Isolation, embarrassment: Kate Gaze opens up on sudden WNBL exit

Kate Gaze has spent half her life playing in the WNBL and now it's suddenly come to an abrupt halt.

The 32-year-old, who hails from one of Australian basketball's most famous families, is embarking on a new chapter and rediscovering who she is after not landing a contract for the current season.

Having most recently played with the Southside Flyers, Gaze found herself on the free agency list mid-year. Two clubs enquired, one offered what she described as minimum wage while the second came a week out from Round 1.

"I pictured the next few years of my life playing in the WNBL. The free agency period rolled on, you're waiting for some phone calls and they don't come, it was the first time in my whole playing career where I've felt unsure what my life would look like," Gaze told ESPN.

"In this WNBL life you know for six months you'll be playing, it might be for a different team the next season but you'll still be playing, that's your life and that's what you do. Now it's suddenly 'holy s***, what am I going to do now I stop playing and it's not my choice, when I'm not ready and I don't have a plan'.

"I get emotional because who am I? I've always been Kate Gaze, basketball player. This is my life now and it's so unrecognisable.

"I've felt isolated, embarrassed. Your sense of purpose and identity is lost.

"It feels like I've lost all my friends, which is not true a lot of them are playing all over the world and those who have retired are living their lives, but it really is like you're grieving a huge part of your life that ended abruptly.

"It's still so hard to come to terms with."

The basketball bombshell also had physical and mental aspects for the veteran guard with the deadly three-point shot.

"I was training every day, feeling good and looking fit to all of a sudden not playing. I feel like I've got nothing to work towards so the motivation isn't there to get to the gym or do anything then you feel even worse because you put on a little weight," she says.

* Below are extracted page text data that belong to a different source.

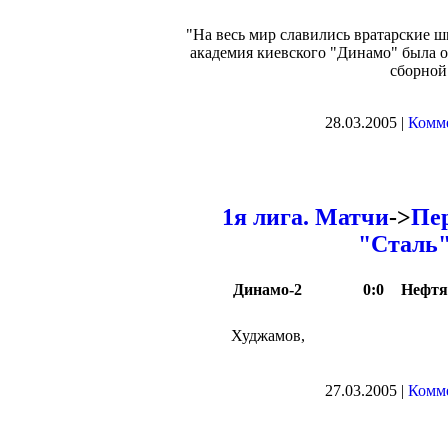
"На весь мир славились вратарские 
академия киевского "Динамо" была 
сборной
28.03.2005 |
Комме
1я лига. Матчи
->
Пер
"Сталь"
Динамо-2
0:0
Нефтя
Худжамов,
27.03.2005 |
Комме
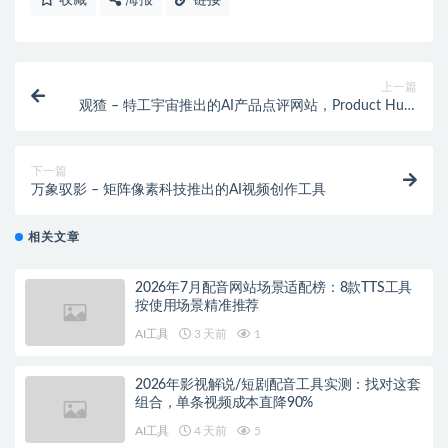
收藏
海报
链接
上一篇
观猹 – 特工宇宙推出的AI产品点评网站，Product Hunt
平替
下一篇
万象驭影 – 矩阵像素科技推出的AI视频创作工具
相关文章
2026年7月配音网站场景适配榜：8款TTS工具
按使用场景精准推荐
AI工具
3 天前
1
2026年影视解说/短剧配音工具实测：找对这套
组合，单条视频成本直降90%
AI工具
4 天前
5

"We get told our whole life not to attach our worth to being an athlete but it's literally what we do and think about every second of our day. It's what we eat and where we go. Every part of your life revolves around basketball whether you're a development player, No.10 on the team or the superstar.

"When all of a sudden that stops, your purpose changes so much."

As a teenager, Gaze played for the AIS in three WNBL seasons before heading to the US on a college scholarship at Saint Mary's.

She completed a business degree and a masters in sports management and when she returned home to play in Australia throughout the next decade worked casual or part time jobs.

"When I came back here and we were playing for $5000 for a six-month contract and yes, they give us a car and somewhere to live but you need to make some money. Some of my teammates didn't work and relied on family or waiting tables. Working all day on your feet isn't ideal," Gaze says.

"Initially when you're in the WNBL and finding your way the first few years, you can probably get away with not working if you've got support from your family. Once you've become a player who's been in the league a few years, you're not making the big bucks but you're not a first-year player there is some pressure that you're not earning enough, you're getting older and have more responsibilities.

"Some of my best memories and friends I've made have been from playing in the league but at the same time you're not helping yourself establish a life later on."

Two months ago, Gaze moved from Melbourne to Townsville, where she previously won two WNBL titles with the Fire, to be with partner Jeff on his family property at Ayr, just over an hour south of Townsville.

She commutes to town each day to work in her HR role with Townsville City Council and is trying her hand at sideline commentary during Townsville's streamed games on 9 Now.

A matter of weeks ago Gaze felt she wouldn't be able to watch basketball because her exit felt so raw but reporting from courtside has changed her mindset.

On the verge of 200 games, Gaze hasn't given up hope on playing in the league she loves again.

But for now, she is courageously living her new chapter. Riding horses, sporting a brand spanking new Akubra and caring for 10 dogs.

After her interview with ESPN, she sends a text message.

"Just finished bottle feeding a three-day old calf who couldn't' feed from her Mum. Getting her to drink has been hard and takes a while. I'm sweating bullets! Continually asking myself who I am!"

For the majority of her life, Kate Gaze has been Kate Gaze the basketballer and while she can still be that she is discovering she is so much more.